Another example, if an item called 107DC3824ADB33CDABCE5C15B7B46BD1.DVS and it was archived on January 11th 2010, it would be located in the following location:
E:\Enterprise Vault Stores\Journal Vault\2010\01-11\1\07D
On Enterprise Vault collection files are stored in the first letter of the transaction id’s location.
For instance the collection file may be stored here
E:\Enterprise Vault Stores\Journal Vault\2010\01-11\1\Collection12345.cab
What happens when I delete an item or run storage expiry?
When items are added to a CAB file, they will remain there until a process called Sparse Collections is run, which involves extracting valid savesets and then deleting the cab, those savesets are then re-collected at a later date.
When an item is deleted, Enterprise Vault simply cannot delete an item with in a CAB file (this actually applies to any compressed file such as ZIP or RAR) therefor you get in to a situation where items are deleted from the Databases and indexes, but still remain in the CAB files.

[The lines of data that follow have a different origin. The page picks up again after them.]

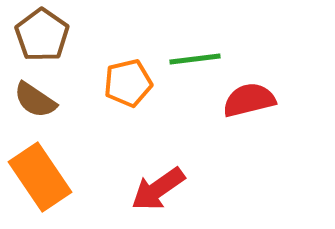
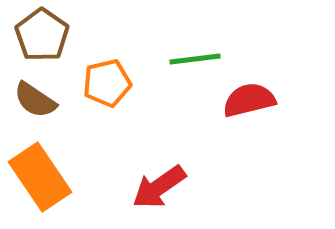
orange pentagon: moved 21 px left
red arrow: moved 1 px right, 2 px up
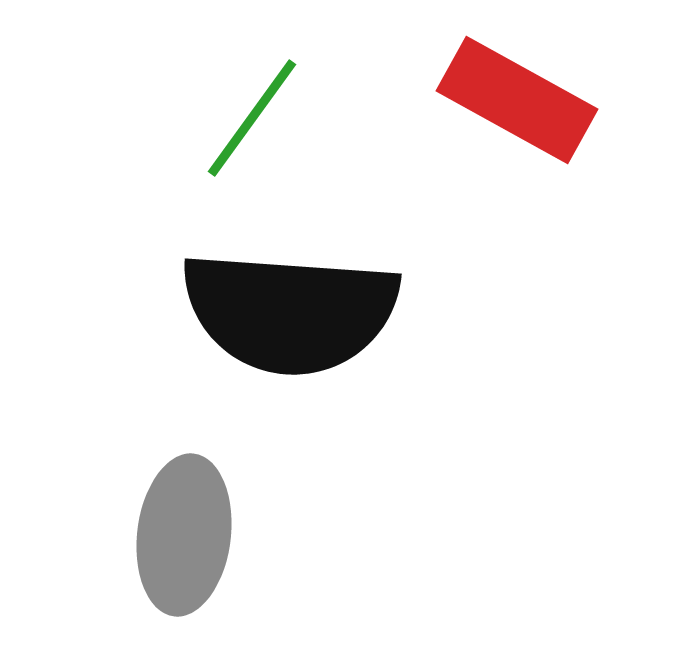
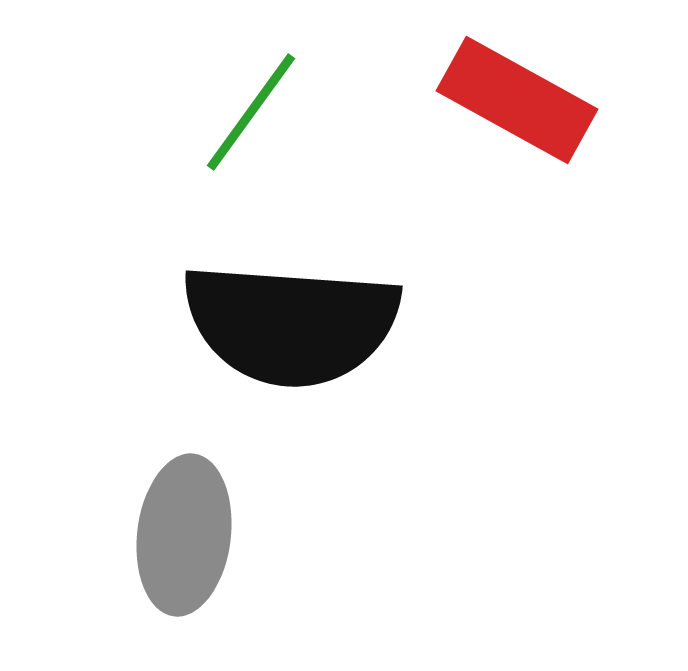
green line: moved 1 px left, 6 px up
black semicircle: moved 1 px right, 12 px down
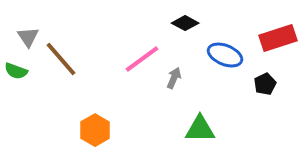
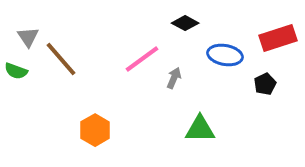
blue ellipse: rotated 12 degrees counterclockwise
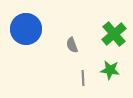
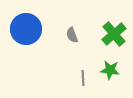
gray semicircle: moved 10 px up
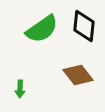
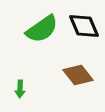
black diamond: rotated 28 degrees counterclockwise
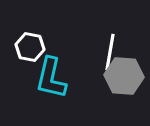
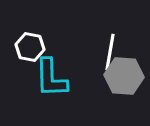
cyan L-shape: rotated 15 degrees counterclockwise
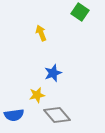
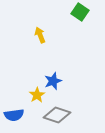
yellow arrow: moved 1 px left, 2 px down
blue star: moved 8 px down
yellow star: rotated 21 degrees counterclockwise
gray diamond: rotated 32 degrees counterclockwise
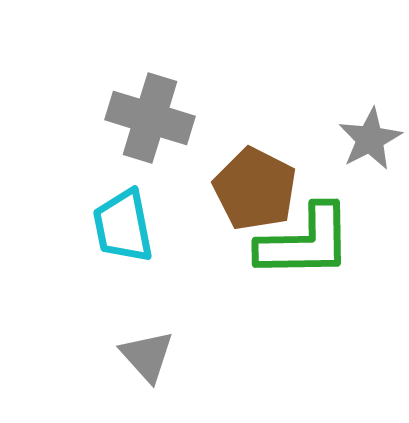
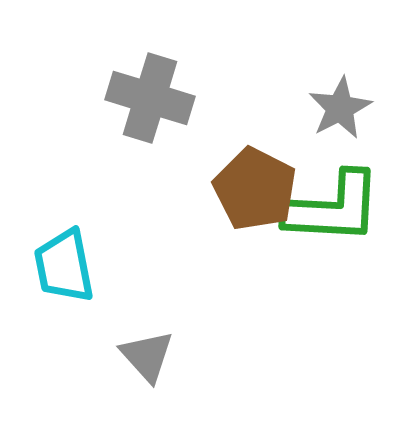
gray cross: moved 20 px up
gray star: moved 30 px left, 31 px up
cyan trapezoid: moved 59 px left, 40 px down
green L-shape: moved 28 px right, 34 px up; rotated 4 degrees clockwise
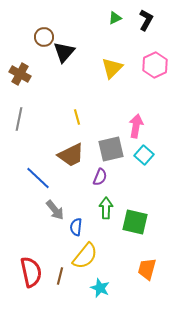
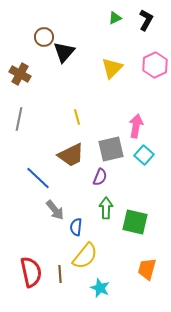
brown line: moved 2 px up; rotated 18 degrees counterclockwise
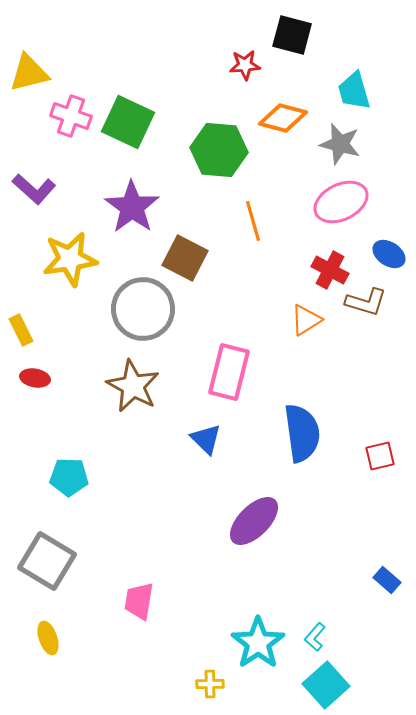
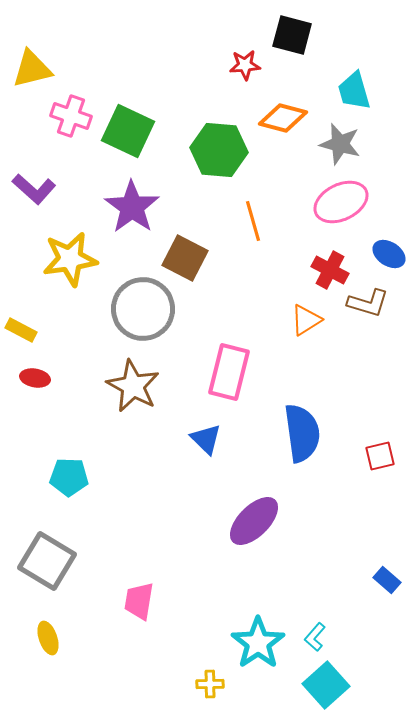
yellow triangle: moved 3 px right, 4 px up
green square: moved 9 px down
brown L-shape: moved 2 px right, 1 px down
yellow rectangle: rotated 36 degrees counterclockwise
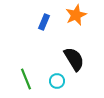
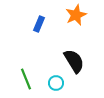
blue rectangle: moved 5 px left, 2 px down
black semicircle: moved 2 px down
cyan circle: moved 1 px left, 2 px down
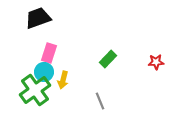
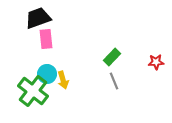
pink rectangle: moved 3 px left, 14 px up; rotated 24 degrees counterclockwise
green rectangle: moved 4 px right, 2 px up
cyan circle: moved 3 px right, 2 px down
yellow arrow: rotated 30 degrees counterclockwise
green cross: moved 2 px left, 1 px down; rotated 16 degrees counterclockwise
gray line: moved 14 px right, 20 px up
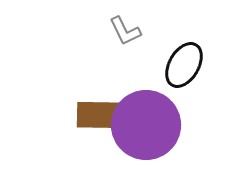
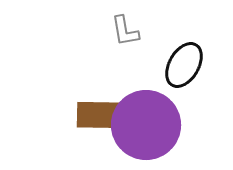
gray L-shape: rotated 16 degrees clockwise
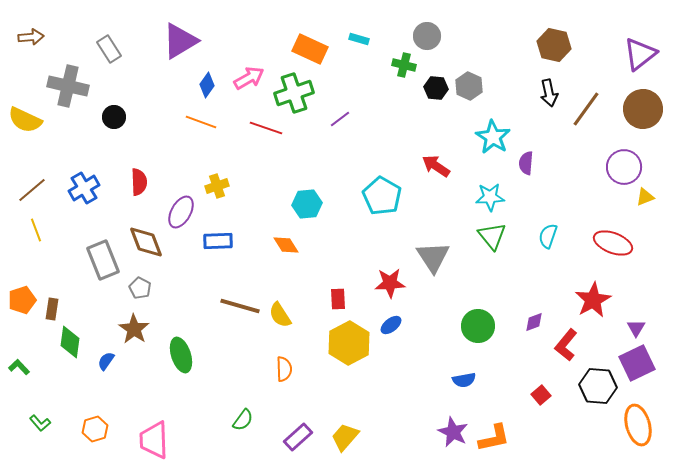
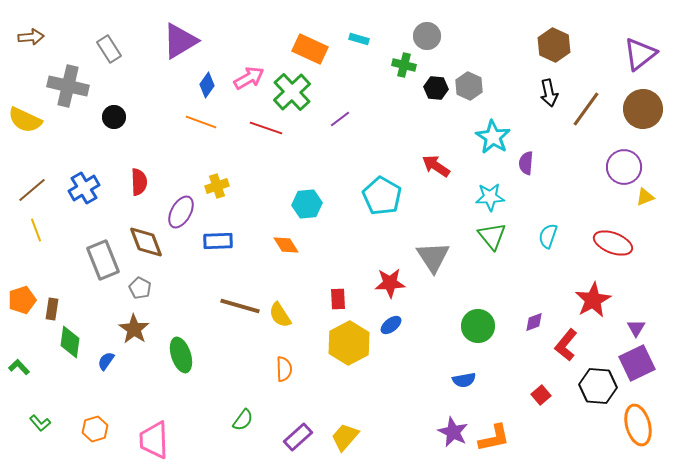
brown hexagon at (554, 45): rotated 12 degrees clockwise
green cross at (294, 93): moved 2 px left, 1 px up; rotated 24 degrees counterclockwise
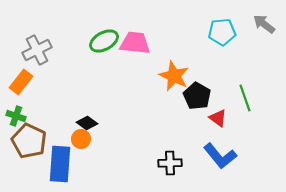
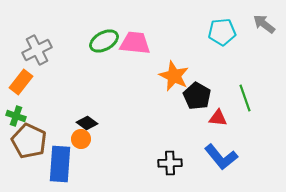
red triangle: rotated 30 degrees counterclockwise
blue L-shape: moved 1 px right, 1 px down
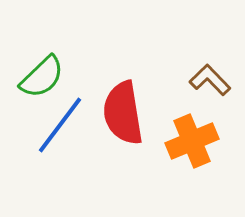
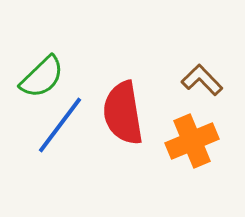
brown L-shape: moved 8 px left
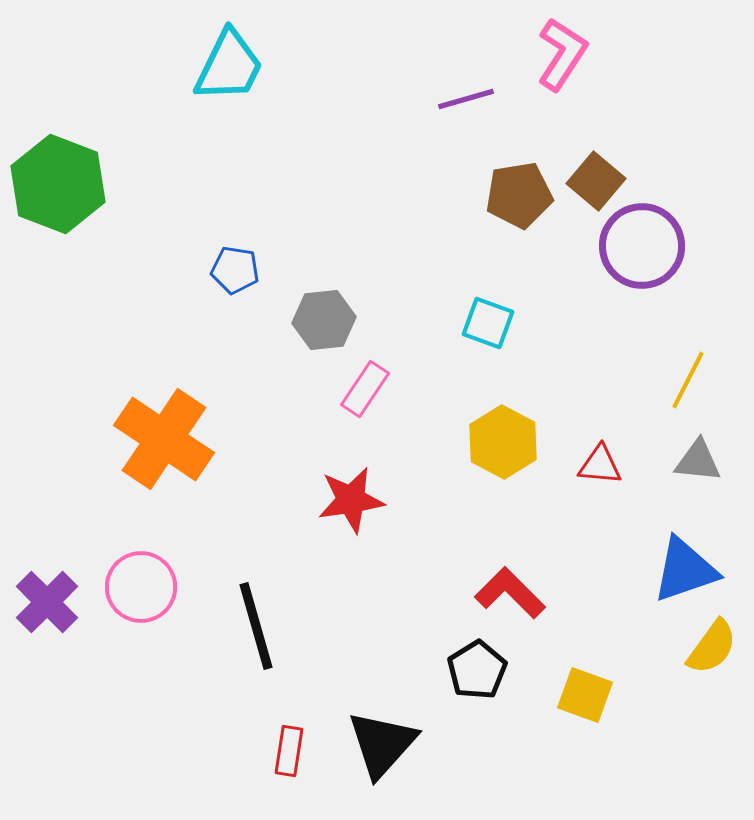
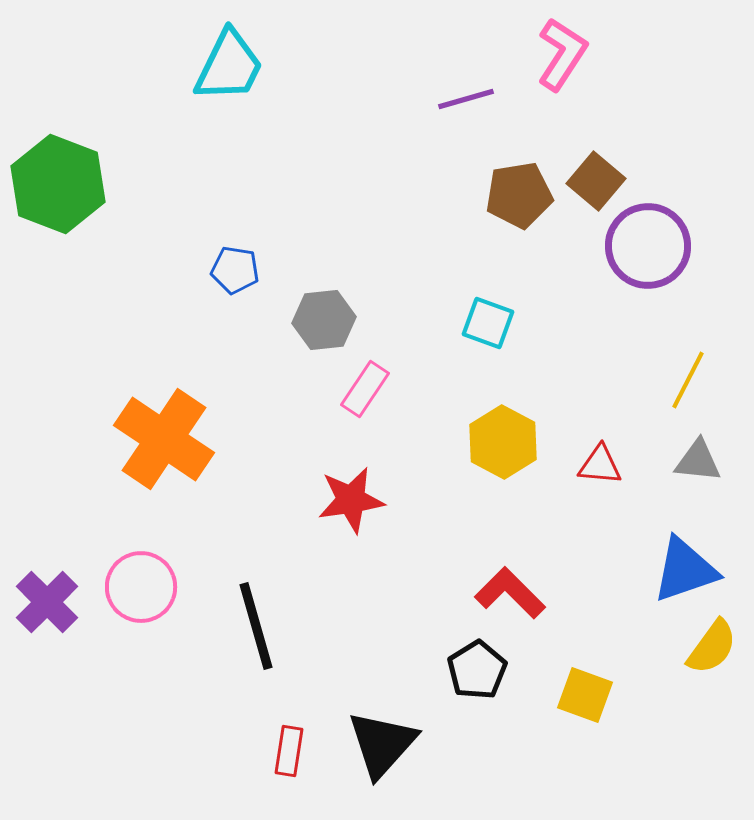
purple circle: moved 6 px right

So what occurs is that Enterprise Vault does a look up of all the items in a CAB and determines which ones are still valid, if there is only a certain percentage of items that truly exist in the CAB file, then EV extracts all the items, and the cab file is deleted.
So how does Enterprise Vault know which cab files to check?
Well when a collection file is created, there are two SQL Columns populated in the Collections table.
One is called RefCount and one is called TotalCount.
When a Collection is first created, it takes a count of how many items are stored, and sets the refcount and totalcount to the same number, so if 100 items are stored , both refcount and totalcount will be set to 100.
Then, when an item is deleted or expired from that collection, it will reduce the number of the refcount, but the totalcount will remain the same.
So if 50 items are deleted that belong in that CAB file, then refcount will be set to 50, and the totalcount will remain at 100. When the Refcount hits 0, this means that none of the DVS files within that CAB file exist in the database or the indexes, thus the CAB file and all its contents can be deleted.
But what happens if you have a refcount of 1 and a totalcount of 100? This 1 item that still exists in EV is stopping the other 99 items from being removed from disk and freeing up storage. So what happens is the Sparse collections process.
The last items are extracted to their original location, the refcount is set to 0 and then EV deletes the CAB file. By default, Enterprise Vault will initiate the sparse collections when the refcount is 15% of the the totalcount.
So if you have 100 items stored in a cab, as soon as the refcount hits 15 items or lower, it will extract and then delete the cab file. So if you every run a storage expiry, make sure you run your collections process after so that you can reclaim disk space immediately.